> **What is required**
A faithful copy of the data below is required, leaving out every picture.

== Segment start ==

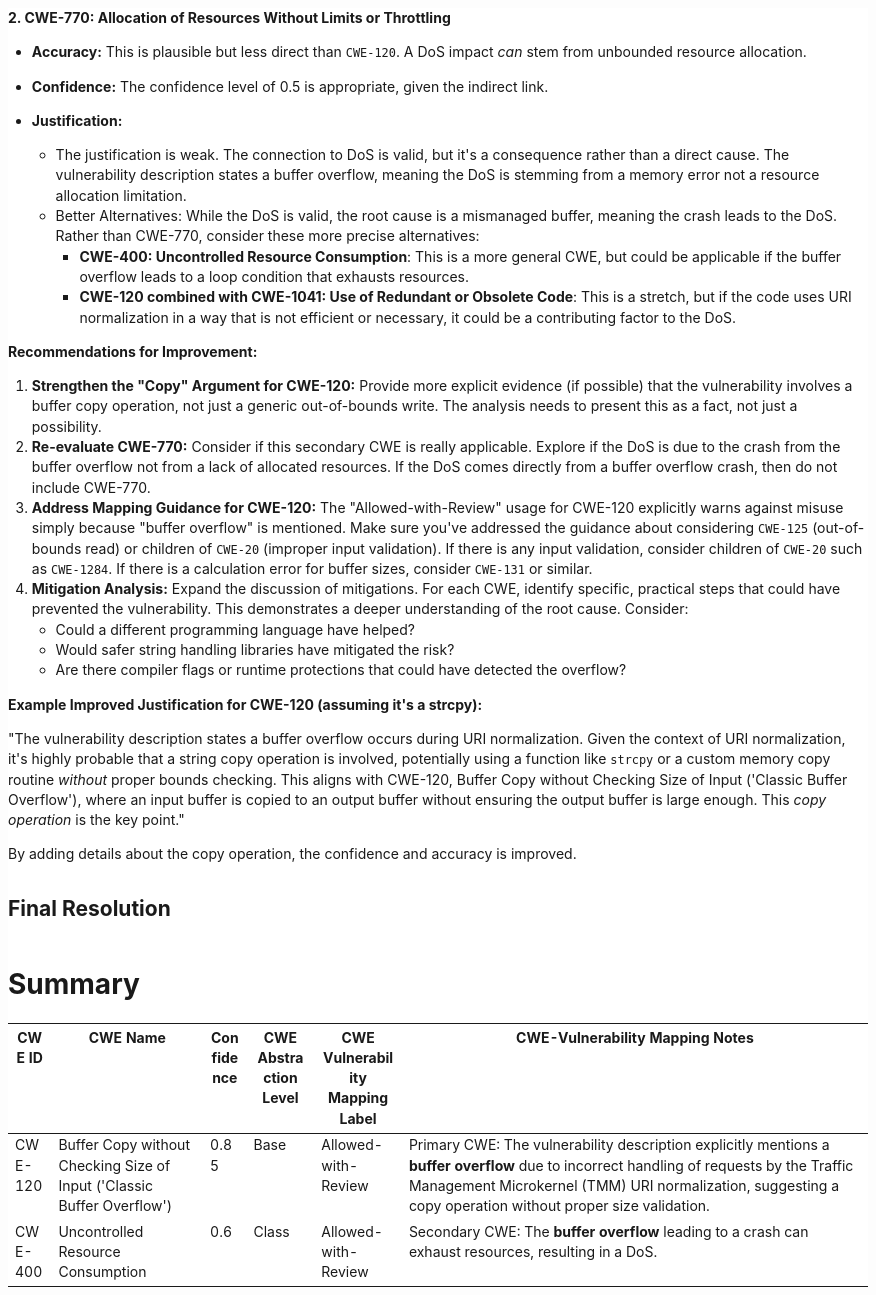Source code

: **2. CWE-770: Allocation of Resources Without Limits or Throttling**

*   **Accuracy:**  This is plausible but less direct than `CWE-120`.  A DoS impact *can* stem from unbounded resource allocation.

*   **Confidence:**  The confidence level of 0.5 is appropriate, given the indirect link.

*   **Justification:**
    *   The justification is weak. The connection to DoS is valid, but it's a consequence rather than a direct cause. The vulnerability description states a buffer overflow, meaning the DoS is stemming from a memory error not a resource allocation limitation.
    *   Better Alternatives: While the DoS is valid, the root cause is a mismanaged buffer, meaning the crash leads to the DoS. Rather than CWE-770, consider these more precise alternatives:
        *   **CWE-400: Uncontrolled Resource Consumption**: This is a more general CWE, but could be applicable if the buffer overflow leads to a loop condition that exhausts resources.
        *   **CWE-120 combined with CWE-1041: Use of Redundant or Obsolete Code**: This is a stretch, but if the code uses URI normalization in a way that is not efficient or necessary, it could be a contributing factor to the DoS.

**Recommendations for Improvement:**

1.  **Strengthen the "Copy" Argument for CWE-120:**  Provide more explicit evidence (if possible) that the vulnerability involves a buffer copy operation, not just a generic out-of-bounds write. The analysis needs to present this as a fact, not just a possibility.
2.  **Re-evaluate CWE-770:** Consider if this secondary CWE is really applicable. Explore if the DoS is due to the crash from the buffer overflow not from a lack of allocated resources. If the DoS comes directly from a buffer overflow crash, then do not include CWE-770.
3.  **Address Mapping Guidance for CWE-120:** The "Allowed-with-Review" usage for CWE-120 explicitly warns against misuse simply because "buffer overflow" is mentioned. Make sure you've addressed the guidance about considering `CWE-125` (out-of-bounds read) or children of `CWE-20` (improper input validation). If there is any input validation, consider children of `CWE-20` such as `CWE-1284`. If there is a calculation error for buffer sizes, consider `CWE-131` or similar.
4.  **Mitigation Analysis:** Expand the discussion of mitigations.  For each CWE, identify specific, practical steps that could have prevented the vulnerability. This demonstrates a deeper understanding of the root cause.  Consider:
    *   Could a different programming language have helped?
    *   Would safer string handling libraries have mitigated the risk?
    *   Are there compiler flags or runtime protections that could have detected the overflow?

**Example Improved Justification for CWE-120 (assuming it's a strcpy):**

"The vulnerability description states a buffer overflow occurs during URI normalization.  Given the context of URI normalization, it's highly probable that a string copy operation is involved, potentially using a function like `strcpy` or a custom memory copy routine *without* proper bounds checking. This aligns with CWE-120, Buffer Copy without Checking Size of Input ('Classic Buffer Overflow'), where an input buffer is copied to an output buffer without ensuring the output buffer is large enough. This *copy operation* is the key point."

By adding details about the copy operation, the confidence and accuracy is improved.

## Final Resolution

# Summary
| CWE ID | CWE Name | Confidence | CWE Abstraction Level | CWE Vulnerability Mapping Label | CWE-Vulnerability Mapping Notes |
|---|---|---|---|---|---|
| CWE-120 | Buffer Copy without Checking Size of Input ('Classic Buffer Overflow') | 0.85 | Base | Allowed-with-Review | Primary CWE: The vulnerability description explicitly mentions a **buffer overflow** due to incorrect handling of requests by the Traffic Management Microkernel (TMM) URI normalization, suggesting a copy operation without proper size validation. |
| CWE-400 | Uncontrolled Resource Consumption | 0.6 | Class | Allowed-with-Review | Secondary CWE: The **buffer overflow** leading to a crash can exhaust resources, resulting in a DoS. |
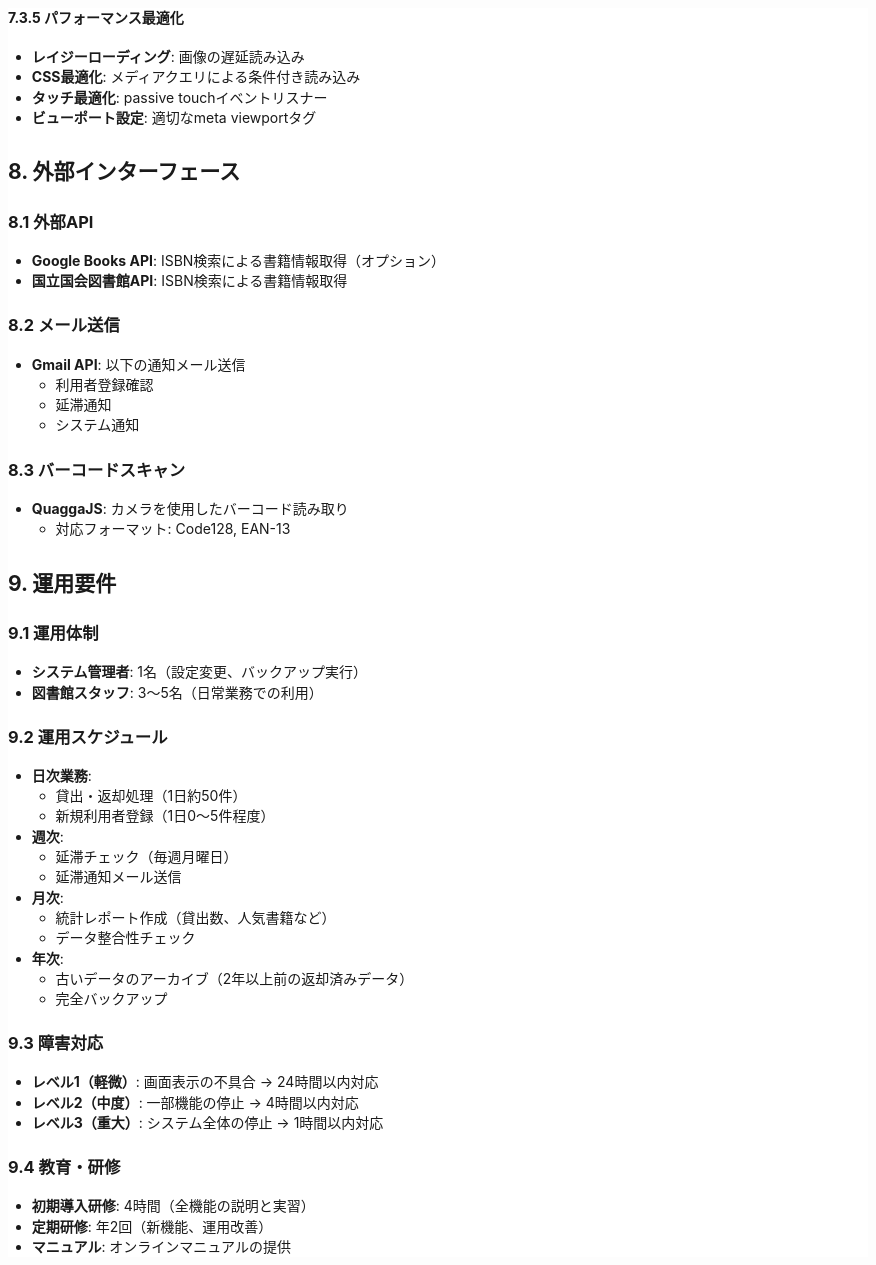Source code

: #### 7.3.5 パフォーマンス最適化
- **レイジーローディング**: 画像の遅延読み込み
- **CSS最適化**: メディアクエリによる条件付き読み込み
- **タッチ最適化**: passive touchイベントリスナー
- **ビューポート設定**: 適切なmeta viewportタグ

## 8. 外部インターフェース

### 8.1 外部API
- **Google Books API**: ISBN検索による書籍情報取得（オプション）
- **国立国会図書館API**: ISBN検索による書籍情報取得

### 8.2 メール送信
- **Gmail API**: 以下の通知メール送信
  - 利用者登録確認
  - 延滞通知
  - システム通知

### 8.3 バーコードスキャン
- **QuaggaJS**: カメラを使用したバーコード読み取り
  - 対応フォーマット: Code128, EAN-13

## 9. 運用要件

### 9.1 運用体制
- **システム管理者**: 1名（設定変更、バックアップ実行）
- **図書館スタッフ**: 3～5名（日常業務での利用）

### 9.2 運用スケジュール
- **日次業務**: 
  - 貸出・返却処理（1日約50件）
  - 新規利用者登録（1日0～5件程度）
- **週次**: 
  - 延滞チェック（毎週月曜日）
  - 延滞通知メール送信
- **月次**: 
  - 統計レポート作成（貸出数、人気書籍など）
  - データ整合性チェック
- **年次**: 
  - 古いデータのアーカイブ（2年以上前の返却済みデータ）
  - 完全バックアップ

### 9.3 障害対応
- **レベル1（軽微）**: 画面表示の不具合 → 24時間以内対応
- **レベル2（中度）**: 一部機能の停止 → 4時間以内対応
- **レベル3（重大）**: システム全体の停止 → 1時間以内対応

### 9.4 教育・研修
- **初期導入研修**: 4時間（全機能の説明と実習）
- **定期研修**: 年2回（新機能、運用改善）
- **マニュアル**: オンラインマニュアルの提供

== Segment end ==

> **Exercise response**
Source code

: **2. CWE-770: Allocation of Resources Without Limits or Throttling**

*   **Accuracy:**  This is plausible but less direct than `CWE-120`.  A DoS impact *can* stem from unbounded resource allocation.

*   **Confidence:**  The confidence level of 0.5 is appropriate, given the indirect link.

*   **Justification:**
    *   The justification is weak. The connection to DoS is valid, but it's a consequence rather than a direct cause. The vulnerability description states a buffer overflow, meaning the DoS is stemming from a memory error not a resource allocation limitation.
    *   Better Alternatives: While the DoS is valid, the root cause is a mismanaged buffer, meaning the crash leads to the DoS. Rather than CWE-770, consider these more precise alternatives:
        *   **CWE-400: Uncontrolled Resource Consumption**: This is a more general CWE, but could be applicable if the buffer overflow leads to a loop condition that exhausts resources.
        *   **CWE-120 combined with CWE-1041: Use of Redundant or Obsolete Code**: This is a stretch, but if the code uses URI normalization in a way that is not efficient or necessary, it could be a contributing factor to the DoS.

**Recommendations for Improvement:**

1.  **Strengthen the "Copy" Argument for CWE-120:**  Provide more explicit evidence (if possible) that the vulnerability involves a buffer copy operation, not just a generic out-of-bounds write. The analysis needs to present this as a fact, not just a possibility.
2.  **Re-evaluate CWE-770:** Consider if this secondary CWE is really applicable. Explore if the DoS is due to the crash from the buffer overflow not from a lack of allocated resources. If the DoS comes directly from a buffer overflow crash, then do not include CWE-770.
3.  **Address Mapping Guidance for CWE-120:** The "Allowed-with-Review" usage for CWE-120 explicitly warns against misuse simply because "buffer overflow" is mentioned. Make sure you've addressed the guidance about considering `CWE-125` (out-of-bounds read) or children of `CWE-20` (improper input validation). If there is any input validation, consider children of `CWE-20` such as `CWE-1284`. If there is a calculation error for buffer sizes, consider `CWE-131` or similar.
4.  **Mitigation Analysis:** Expand the discussion of mitigations.  For each CWE, identify specific, practical steps that could have prevented the vulnerability. This demonstrates a deeper understanding of the root cause.  Consider:
    *   Could a different programming language have helped?
    *   Would safer string handling libraries have mitigated the risk?
    *   Are there compiler flags or runtime protections that could have detected the overflow?

**Example Improved Justification for CWE-120 (assuming it's a strcpy):**

"The vulnerability description states a buffer overflow occurs during URI normalization.  Given the context of URI normalization, it's highly probable that a string copy operation is involved, potentially using a function like `strcpy` or a custom memory copy routine *without* proper bounds checking. This aligns with CWE-120, Buffer Copy without Checking Size of Input ('Classic Buffer Overflow'), where an input buffer is copied to an output buffer without ensuring the output buffer is large enough. This *copy operation* is the key point."

By adding details about the copy operation, the confidence and accuracy is improved.

## Final Resolution

# Summary
| CWE ID | CWE Name | Confidence | CWE Abstraction Level | CWE Vulnerability Mapping Label | CWE-Vulnerability Mapping Notes |
|---|---|---|---|---|---|
| CWE-120 | Buffer Copy without Checking Size of Input ('Classic Buffer Overflow') | 0.85 | Base | Allowed-with-Review | Primary CWE: The vulnerability description explicitly mentions a **buffer overflow** due to incorrect handling of requests by the Traffic Management Microkernel (TMM) URI normalization, suggesting a copy operation without proper size validation. |
| CWE-400 | Uncontrolled Resource Consumption | 0.6 | Class | Allowed-with-Review | Secondary CWE: The **buffer overflow** leading to a crash can exhaust resources, resulting in a DoS. |
Source code

: #### 7.3.5 パフォーマンス最適化
- **レイジーローディング**: 画像の遅延読み込み
- **CSS最適化**: メディアクエリによる条件付き読み込み
- **タッチ最適化**: passive touchイベントリスナー
- **ビューポート設定**: 適切なmeta viewportタグ

## 8. 外部インターフェース

### 8.1 外部API
- **Google Books API**: ISBN検索による書籍情報取得（オプション）
- **国立国会図書館API**: ISBN検索による書籍情報取得

### 8.2 メール送信
- **Gmail API**: 以下の通知メール送信
  - 利用者登録確認
  - 延滞通知
  - システム通知

### 8.3 バーコードスキャン
- **QuaggaJS**: カメラを使用したバーコード読み取り
  - 対応フォーマット: Code128, EAN-13

## 9. 運用要件

### 9.1 運用体制
- **システム管理者**: 1名（設定変更、バックアップ実行）
- **図書館スタッフ**: 3～5名（日常業務での利用）

### 9.2 運用スケジュール
- **日次業務**: 
  - 貸出・返却処理（1日約50件）
  - 新規利用者登録（1日0～5件程度）
- **週次**: 
  - 延滞チェック（毎週月曜日）
  - 延滞通知メール送信
- **月次**: 
  - 統計レポート作成（貸出数、人気書籍など）
  - データ整合性チェック
- **年次**: 
  - 古いデータのアーカイブ（2年以上前の返却済みデータ）
  - 完全バックアップ

### 9.3 障害対応
- **レベル1（軽微）**: 画面表示の不具合 → 24時間以内対応
- **レベル2（中度）**: 一部機能の停止 → 4時間以内対応
- **レベル3（重大）**: システム全体の停止 → 1時間以内対応

### 9.4 教育・研修
- **初期導入研修**: 4時間（全機能の説明と実習）
- **定期研修**: 年2回（新機能、運用改善）
- **マニュアル**: オンラインマニュアルの提供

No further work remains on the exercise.